Ich verwende einen Buskoppler mit mehreren DIs und DOs. Diese sind per Default immer nur als Byte einzulesen bzw. zu schreiben. Mein Ziel ist es jedes Bit einzeln zu mappen.

Bisher habe ich erfahren, dass ich Granularity auf 1 setzen muss. Desweiteren habe ich den Data Type der In- und Outputs (Objekte 6000sub1-6000sub10 bzw. 6200sub1-6200sub10) von Unsigned8 auf Boolean geändert und in den Sub-Objekten von 1600 und 1a00 die Default-Values angepasst (Bsp: 1a00sub1: 0x60000108 geändert nach 0x60000101).

Leider meldet mir die Emcy-Nachricht jetzt eine falsch parametrierte PDO-Länge (Erwartete Länge: 1, aktive Länge:0)

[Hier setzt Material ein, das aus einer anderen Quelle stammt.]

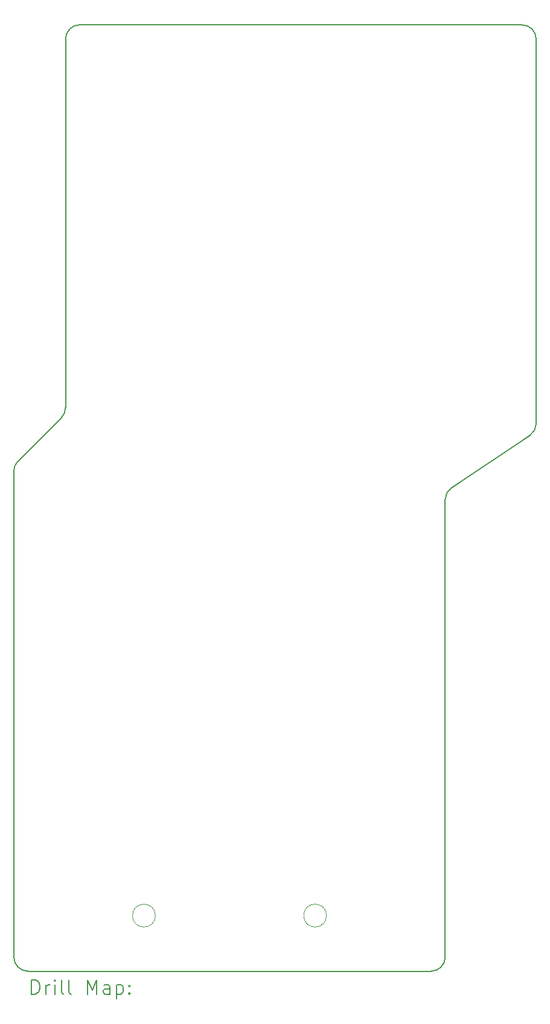
<source format=gbr>
%TF.GenerationSoftware,KiCad,Pcbnew,8.0.1*%
%TF.CreationDate,2024-08-17T14:41:14+02:00*%
%TF.ProjectId,robal_rpi_ioBoard,726f6261-6c5f-4727-9069-5f696f426f61,rev?*%
%TF.SameCoordinates,Original*%
%TF.FileFunction,Drillmap*%
%TF.FilePolarity,Positive*%
%FSLAX45Y45*%
G04 Gerber Fmt 4.5, Leading zero omitted, Abs format (unit mm)*
G04 Created by KiCad (PCBNEW 8.0.1) date 2024-08-17 14:41:14*
%MOMM*%
%LPD*%
G01*
G04 APERTURE LIST*
%ADD10C,0.050000*%
%ADD11C,0.200000*%
G04 APERTURE END LIST*
D10*
X8035000Y-16800000D02*
G75*
G02*
X7715000Y-16800000I-160000J0D01*
G01*
X7715000Y-16800000D02*
G75*
G02*
X8035000Y-16800000I160000J0D01*
G01*
D11*
X9789060Y-10799278D02*
X10885940Y-10068025D01*
X9700000Y-17380000D02*
X9700000Y-10965688D01*
X4316422Y-9817230D02*
X3708579Y-10425073D01*
X3650000Y-10566494D02*
G75*
G02*
X3708577Y-10425071I200000J4D01*
G01*
X10775000Y-4308651D02*
G75*
G02*
X10974999Y-4508651I0J-199999D01*
G01*
X4375000Y-9675809D02*
G75*
G02*
X4316422Y-9817231I-200000J-1D01*
G01*
X4316422Y-9817230D02*
X4316421Y-9817230D01*
X10775000Y-4308651D02*
X4575000Y-4308651D01*
D10*
X5635000Y-16800000D02*
G75*
G02*
X5315000Y-16800000I-160000J0D01*
G01*
X5315000Y-16800000D02*
G75*
G02*
X5635000Y-16800000I160000J0D01*
G01*
D11*
X10975000Y-9901615D02*
G75*
G02*
X10885938Y-10068022I-200000J5D01*
G01*
X3650000Y-10566494D02*
X3650000Y-17380000D01*
X9700000Y-17380000D02*
G75*
G02*
X9500000Y-17580000I-200000J0D01*
G01*
X4375000Y-4508651D02*
X4375000Y-9675809D01*
X10975000Y-9901615D02*
X10975000Y-4508651D01*
X3850000Y-17580000D02*
G75*
G02*
X3650000Y-17380000I0J200000D01*
G01*
X9700000Y-10965688D02*
G75*
G02*
X9789061Y-10799279I200000J-2D01*
G01*
X3650000Y-10566494D02*
X3650000Y-10566494D01*
X3850000Y-17580000D02*
X9500000Y-17580000D01*
X4375000Y-4508651D02*
G75*
G02*
X4575000Y-4308650I200000J1D01*
G01*
X3900777Y-17901484D02*
X3900777Y-17701484D01*
X3900777Y-17701484D02*
X3948396Y-17701484D01*
X3948396Y-17701484D02*
X3976967Y-17711008D01*
X3976967Y-17711008D02*
X3996015Y-17730055D01*
X3996015Y-17730055D02*
X4005539Y-17749103D01*
X4005539Y-17749103D02*
X4015063Y-17787198D01*
X4015063Y-17787198D02*
X4015063Y-17815770D01*
X4015063Y-17815770D02*
X4005539Y-17853865D01*
X4005539Y-17853865D02*
X3996015Y-17872912D01*
X3996015Y-17872912D02*
X3976967Y-17891960D01*
X3976967Y-17891960D02*
X3948396Y-17901484D01*
X3948396Y-17901484D02*
X3900777Y-17901484D01*
X4100777Y-17901484D02*
X4100777Y-17768150D01*
X4100777Y-17806246D02*
X4110301Y-17787198D01*
X4110301Y-17787198D02*
X4119824Y-17777674D01*
X4119824Y-17777674D02*
X4138872Y-17768150D01*
X4138872Y-17768150D02*
X4157920Y-17768150D01*
X4224586Y-17901484D02*
X4224586Y-17768150D01*
X4224586Y-17701484D02*
X4215063Y-17711008D01*
X4215063Y-17711008D02*
X4224586Y-17720531D01*
X4224586Y-17720531D02*
X4234110Y-17711008D01*
X4234110Y-17711008D02*
X4224586Y-17701484D01*
X4224586Y-17701484D02*
X4224586Y-17720531D01*
X4348396Y-17901484D02*
X4329348Y-17891960D01*
X4329348Y-17891960D02*
X4319825Y-17872912D01*
X4319825Y-17872912D02*
X4319825Y-17701484D01*
X4453158Y-17901484D02*
X4434110Y-17891960D01*
X4434110Y-17891960D02*
X4424586Y-17872912D01*
X4424586Y-17872912D02*
X4424586Y-17701484D01*
X4681729Y-17901484D02*
X4681729Y-17701484D01*
X4681729Y-17701484D02*
X4748396Y-17844341D01*
X4748396Y-17844341D02*
X4815063Y-17701484D01*
X4815063Y-17701484D02*
X4815063Y-17901484D01*
X4996015Y-17901484D02*
X4996015Y-17796722D01*
X4996015Y-17796722D02*
X4986491Y-17777674D01*
X4986491Y-17777674D02*
X4967444Y-17768150D01*
X4967444Y-17768150D02*
X4929348Y-17768150D01*
X4929348Y-17768150D02*
X4910301Y-17777674D01*
X4996015Y-17891960D02*
X4976967Y-17901484D01*
X4976967Y-17901484D02*
X4929348Y-17901484D01*
X4929348Y-17901484D02*
X4910301Y-17891960D01*
X4910301Y-17891960D02*
X4900777Y-17872912D01*
X4900777Y-17872912D02*
X4900777Y-17853865D01*
X4900777Y-17853865D02*
X4910301Y-17834817D01*
X4910301Y-17834817D02*
X4929348Y-17825293D01*
X4929348Y-17825293D02*
X4976967Y-17825293D01*
X4976967Y-17825293D02*
X4996015Y-17815770D01*
X5091253Y-17768150D02*
X5091253Y-17968150D01*
X5091253Y-17777674D02*
X5110301Y-17768150D01*
X5110301Y-17768150D02*
X5148396Y-17768150D01*
X5148396Y-17768150D02*
X5167444Y-17777674D01*
X5167444Y-17777674D02*
X5176967Y-17787198D01*
X5176967Y-17787198D02*
X5186491Y-17806246D01*
X5186491Y-17806246D02*
X5186491Y-17863389D01*
X5186491Y-17863389D02*
X5176967Y-17882436D01*
X5176967Y-17882436D02*
X5167444Y-17891960D01*
X5167444Y-17891960D02*
X5148396Y-17901484D01*
X5148396Y-17901484D02*
X5110301Y-17901484D01*
X5110301Y-17901484D02*
X5091253Y-17891960D01*
X5272206Y-17882436D02*
X5281729Y-17891960D01*
X5281729Y-17891960D02*
X5272206Y-17901484D01*
X5272206Y-17901484D02*
X5262682Y-17891960D01*
X5262682Y-17891960D02*
X5272206Y-17882436D01*
X5272206Y-17882436D02*
X5272206Y-17901484D01*
X5272206Y-17777674D02*
X5281729Y-17787198D01*
X5281729Y-17787198D02*
X5272206Y-17796722D01*
X5272206Y-17796722D02*
X5262682Y-17787198D01*
X5262682Y-17787198D02*
X5272206Y-17777674D01*
X5272206Y-17777674D02*
X5272206Y-17796722D01*
M02*

</source>
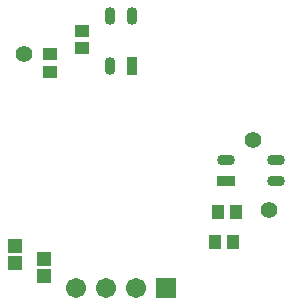
<source format=gbr>
%FSDAX33Y33*%
%MOMM*%
%SFA1B1*%

%IPPOS*%
%ADD11O,1.503200X0.903201*%
%ADD12R,1.503200X0.903201*%
%ADD13R,1.003201X1.253200*%
%ADD14R,1.303200X1.203201*%
%ADD15R,1.253200X1.003201*%
%ADD16O,0.903201X1.503200*%
%ADD17R,0.903201X1.503200*%
%ADD18C,1.703200*%
%ADD19R,1.703200X1.703200*%
%ADD20C,1.403200*%
%LNtopmask-1*%
%LPD*%
G54D14*
X065125Y028750D03*
Y030200D03*
X067625Y027650D03*
Y029100D03*
G54D15*
X068126Y044925D03*
Y046425D03*
G54D18*
X070285Y026675D03*
G54D15*
X070825Y046925D03*
Y048425D03*
G54D18*
X072825Y026675D03*
G54D16*
X073225Y045475D03*
Y049675D03*
G54D17*
X075025Y045475D03*
G54D16*
X075025Y049675D03*
G54D18*
X075365Y026675D03*
G54D19*
X077905Y026675D03*
G54D13*
X082125Y030575D03*
X082375Y033075D03*
G54D12*
X083025Y035675D03*
G54D11*
X083025Y037475D03*
G54D13*
X083625Y030575D03*
X083875Y033075D03*
G54D11*
X087225Y035675D03*
Y037475D03*
G54D20*
X065875Y046425D03*
X085325Y039175D03*
X086625Y033275D03*
M02*
</source>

Mit der Original-EDS-Datei ist die PDO-Länge laut CAN-Monitor 2. Mit meinen Einstellungen hat diese sich jetzt auf 0 geändert??? Was muss ich anders oder zusätzlich parametrieren????

Ich  bin für jeden Hinweis dankbar.

Grüße

Jan


----------



## Solaris (16 Dezember 2009)

Hallo Jan,

was stört Dich daran ein ganzes Byte auszulesen? Das geht wahrscheinlich sowieso nur byteweise, bin mir da aber auch noch nicht sicher.


Gruß Soli


----------



## jan84 (16 Dezember 2009)

Solaris schrieb:


> Hallo Jan,
> 
> was stört Dich daran ein ganzes Byte auszulesen? Das geht wahrscheinlich sowieso nur byteweise, bin mir da aber auch noch nicht sicher.


 
Hi Soli,

irgendwie muss es schon gehen. Die Inputs funktionieren mit meiner beschriebenen Konfigurationsänderung. Nur die Outputs melden eine falsch parametrierte PDO-Länge, aber ich weiß nicht, wieso.


----------